SPECT/CT allows fusion of tomographic lymphoscintigrams with anatomical data from CT. Aim of our retrospective study was to evaluate the additive contribution of SPECT/CT in correctly mapping lymphatic drainage in breast cancer patients .
We studied with SPECT/CT 52 sequential women referred for sentinel lymph-node (LN) search before brest cancer surgery. SPECT/CT was performed immediately after usual planar imaging. SPECT/CT studies were done with a dual-head Symbia T16 (16 slices spiral CT) equipped with high resolution low-energy collimators , 6° steps of 30 sec each.

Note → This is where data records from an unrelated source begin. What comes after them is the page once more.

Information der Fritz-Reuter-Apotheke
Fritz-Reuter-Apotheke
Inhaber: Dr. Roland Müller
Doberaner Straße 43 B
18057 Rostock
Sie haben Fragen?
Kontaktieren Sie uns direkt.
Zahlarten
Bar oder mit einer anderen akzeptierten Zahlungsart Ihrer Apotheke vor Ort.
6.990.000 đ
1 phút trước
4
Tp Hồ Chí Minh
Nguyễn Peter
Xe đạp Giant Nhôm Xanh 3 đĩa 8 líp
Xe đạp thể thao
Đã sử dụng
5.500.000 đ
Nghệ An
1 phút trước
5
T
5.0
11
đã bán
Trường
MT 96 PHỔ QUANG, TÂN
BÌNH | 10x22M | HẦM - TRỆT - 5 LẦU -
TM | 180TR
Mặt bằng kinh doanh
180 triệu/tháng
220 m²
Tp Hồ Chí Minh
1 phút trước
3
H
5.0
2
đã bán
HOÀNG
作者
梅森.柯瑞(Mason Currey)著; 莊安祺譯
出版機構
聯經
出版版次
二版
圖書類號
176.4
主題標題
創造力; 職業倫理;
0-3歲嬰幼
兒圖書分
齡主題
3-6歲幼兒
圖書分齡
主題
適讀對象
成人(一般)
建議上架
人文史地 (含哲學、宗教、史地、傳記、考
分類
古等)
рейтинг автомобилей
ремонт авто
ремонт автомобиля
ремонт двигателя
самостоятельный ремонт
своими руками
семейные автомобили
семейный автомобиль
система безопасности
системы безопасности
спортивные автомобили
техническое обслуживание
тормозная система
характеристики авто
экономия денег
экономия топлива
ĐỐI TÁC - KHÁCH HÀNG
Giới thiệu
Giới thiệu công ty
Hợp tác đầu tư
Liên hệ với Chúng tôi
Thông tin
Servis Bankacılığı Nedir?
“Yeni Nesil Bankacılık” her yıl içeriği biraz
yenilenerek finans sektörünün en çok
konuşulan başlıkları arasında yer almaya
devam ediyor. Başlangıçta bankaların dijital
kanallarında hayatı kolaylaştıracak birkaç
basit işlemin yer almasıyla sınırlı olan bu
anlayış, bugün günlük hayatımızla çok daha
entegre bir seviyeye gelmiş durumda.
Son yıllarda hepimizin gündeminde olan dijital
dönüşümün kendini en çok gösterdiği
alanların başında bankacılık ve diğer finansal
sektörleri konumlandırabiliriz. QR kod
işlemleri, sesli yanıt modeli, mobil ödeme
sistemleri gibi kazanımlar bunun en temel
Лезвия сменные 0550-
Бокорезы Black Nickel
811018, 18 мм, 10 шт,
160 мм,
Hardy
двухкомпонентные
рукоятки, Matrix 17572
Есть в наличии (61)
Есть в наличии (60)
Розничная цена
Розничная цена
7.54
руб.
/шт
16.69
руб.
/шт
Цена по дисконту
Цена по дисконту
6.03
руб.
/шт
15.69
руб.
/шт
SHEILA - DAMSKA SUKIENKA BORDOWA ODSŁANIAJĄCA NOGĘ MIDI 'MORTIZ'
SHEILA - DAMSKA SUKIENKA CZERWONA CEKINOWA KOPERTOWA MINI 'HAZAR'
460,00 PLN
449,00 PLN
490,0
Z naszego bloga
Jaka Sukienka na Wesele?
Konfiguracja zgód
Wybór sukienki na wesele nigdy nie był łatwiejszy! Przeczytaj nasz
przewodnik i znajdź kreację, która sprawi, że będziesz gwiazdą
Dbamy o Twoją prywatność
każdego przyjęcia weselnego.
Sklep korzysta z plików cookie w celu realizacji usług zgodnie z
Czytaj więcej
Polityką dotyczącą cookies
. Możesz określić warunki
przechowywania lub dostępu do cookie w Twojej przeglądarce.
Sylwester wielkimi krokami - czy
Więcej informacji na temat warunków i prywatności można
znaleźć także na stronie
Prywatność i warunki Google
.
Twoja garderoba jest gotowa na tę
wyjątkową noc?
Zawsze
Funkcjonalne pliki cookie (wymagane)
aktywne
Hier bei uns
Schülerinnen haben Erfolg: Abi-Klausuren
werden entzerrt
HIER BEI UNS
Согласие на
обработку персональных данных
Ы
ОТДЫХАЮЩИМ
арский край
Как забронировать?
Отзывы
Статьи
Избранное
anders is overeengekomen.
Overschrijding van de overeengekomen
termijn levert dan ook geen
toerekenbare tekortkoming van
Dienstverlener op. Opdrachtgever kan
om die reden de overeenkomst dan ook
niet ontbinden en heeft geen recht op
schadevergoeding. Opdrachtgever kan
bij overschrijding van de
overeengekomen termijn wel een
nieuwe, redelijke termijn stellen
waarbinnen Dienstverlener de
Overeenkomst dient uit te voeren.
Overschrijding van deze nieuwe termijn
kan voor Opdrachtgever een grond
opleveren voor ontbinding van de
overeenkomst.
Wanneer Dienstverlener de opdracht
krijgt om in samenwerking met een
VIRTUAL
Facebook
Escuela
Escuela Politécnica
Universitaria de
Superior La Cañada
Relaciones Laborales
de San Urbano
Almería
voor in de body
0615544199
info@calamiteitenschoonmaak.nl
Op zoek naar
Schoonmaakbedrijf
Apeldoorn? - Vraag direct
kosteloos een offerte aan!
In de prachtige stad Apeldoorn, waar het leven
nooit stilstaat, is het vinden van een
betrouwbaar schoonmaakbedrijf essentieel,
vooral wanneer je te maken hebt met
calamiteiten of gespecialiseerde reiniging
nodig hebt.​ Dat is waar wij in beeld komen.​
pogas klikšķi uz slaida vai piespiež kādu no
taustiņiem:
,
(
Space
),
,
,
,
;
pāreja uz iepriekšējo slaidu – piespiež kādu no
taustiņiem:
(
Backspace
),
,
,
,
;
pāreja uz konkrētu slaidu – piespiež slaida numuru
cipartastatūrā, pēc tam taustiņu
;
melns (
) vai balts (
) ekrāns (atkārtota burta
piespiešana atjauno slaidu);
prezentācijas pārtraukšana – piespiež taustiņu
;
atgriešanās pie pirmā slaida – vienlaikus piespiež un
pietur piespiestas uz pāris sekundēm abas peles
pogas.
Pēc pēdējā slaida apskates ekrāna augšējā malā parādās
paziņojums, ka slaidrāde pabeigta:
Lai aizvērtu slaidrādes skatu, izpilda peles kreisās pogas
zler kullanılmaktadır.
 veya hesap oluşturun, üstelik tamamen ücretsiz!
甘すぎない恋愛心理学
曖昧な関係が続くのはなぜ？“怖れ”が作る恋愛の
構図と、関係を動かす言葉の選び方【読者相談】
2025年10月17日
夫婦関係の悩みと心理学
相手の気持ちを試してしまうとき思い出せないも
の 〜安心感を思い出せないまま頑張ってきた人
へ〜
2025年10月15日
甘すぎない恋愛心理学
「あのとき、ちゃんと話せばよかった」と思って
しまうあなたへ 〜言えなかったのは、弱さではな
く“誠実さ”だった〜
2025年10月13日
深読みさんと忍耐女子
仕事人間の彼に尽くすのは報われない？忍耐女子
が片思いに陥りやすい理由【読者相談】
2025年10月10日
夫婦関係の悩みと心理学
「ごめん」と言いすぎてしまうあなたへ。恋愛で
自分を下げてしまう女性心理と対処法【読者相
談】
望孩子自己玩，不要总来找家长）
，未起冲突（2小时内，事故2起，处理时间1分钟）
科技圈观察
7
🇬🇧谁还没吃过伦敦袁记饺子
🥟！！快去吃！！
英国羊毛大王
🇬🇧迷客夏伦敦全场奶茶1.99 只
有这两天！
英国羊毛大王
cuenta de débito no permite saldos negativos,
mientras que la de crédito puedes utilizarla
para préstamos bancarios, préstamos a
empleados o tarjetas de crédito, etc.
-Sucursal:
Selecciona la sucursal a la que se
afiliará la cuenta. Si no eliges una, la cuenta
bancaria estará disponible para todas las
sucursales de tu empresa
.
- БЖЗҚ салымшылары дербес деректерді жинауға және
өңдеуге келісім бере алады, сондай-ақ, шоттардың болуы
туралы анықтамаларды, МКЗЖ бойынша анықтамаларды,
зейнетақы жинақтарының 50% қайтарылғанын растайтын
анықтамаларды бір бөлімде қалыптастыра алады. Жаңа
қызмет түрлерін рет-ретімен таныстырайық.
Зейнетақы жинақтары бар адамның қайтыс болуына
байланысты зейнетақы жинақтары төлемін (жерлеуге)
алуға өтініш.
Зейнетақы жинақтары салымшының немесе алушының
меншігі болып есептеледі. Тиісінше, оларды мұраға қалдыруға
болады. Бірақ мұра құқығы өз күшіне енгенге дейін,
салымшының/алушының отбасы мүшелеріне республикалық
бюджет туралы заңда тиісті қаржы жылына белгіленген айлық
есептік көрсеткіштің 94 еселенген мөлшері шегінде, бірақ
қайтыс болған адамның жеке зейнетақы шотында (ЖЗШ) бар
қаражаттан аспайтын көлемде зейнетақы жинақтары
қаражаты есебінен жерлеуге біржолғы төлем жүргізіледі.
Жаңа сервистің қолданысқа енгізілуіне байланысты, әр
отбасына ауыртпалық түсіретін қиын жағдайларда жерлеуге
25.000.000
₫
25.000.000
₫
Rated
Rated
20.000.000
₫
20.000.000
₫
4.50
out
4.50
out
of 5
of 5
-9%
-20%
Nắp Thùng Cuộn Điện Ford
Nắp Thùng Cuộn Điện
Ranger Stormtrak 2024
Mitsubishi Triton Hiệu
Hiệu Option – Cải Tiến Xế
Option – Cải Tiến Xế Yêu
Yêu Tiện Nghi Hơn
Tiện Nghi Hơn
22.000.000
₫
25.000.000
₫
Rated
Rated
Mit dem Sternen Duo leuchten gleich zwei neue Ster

In 51 pts at least 1 LN was detected in planar imaging. In 11 pts SPECT/CT visualized more LNs than planar study (9 additional LNs). In 2 further pts planar scintigraphy showed 2 LNs non detected by radioguided surgery (SPECT/CT false positives). Moreover SPECT/CT allowed the correct localization of 5 LNs at level II and of 9 LNs in the posterior axilla. In 2 pts planar imaging showed a faint uptake in 2 lymph nodes not visualized at SPECT/CT but confirmed at surgery (SPECT/CT false negative).
SPECT/CT allowed to visualize more LNs than planar imaging and to correctly locate LNs at level II; moreover it correctly identified 2 false positives of planar imaging.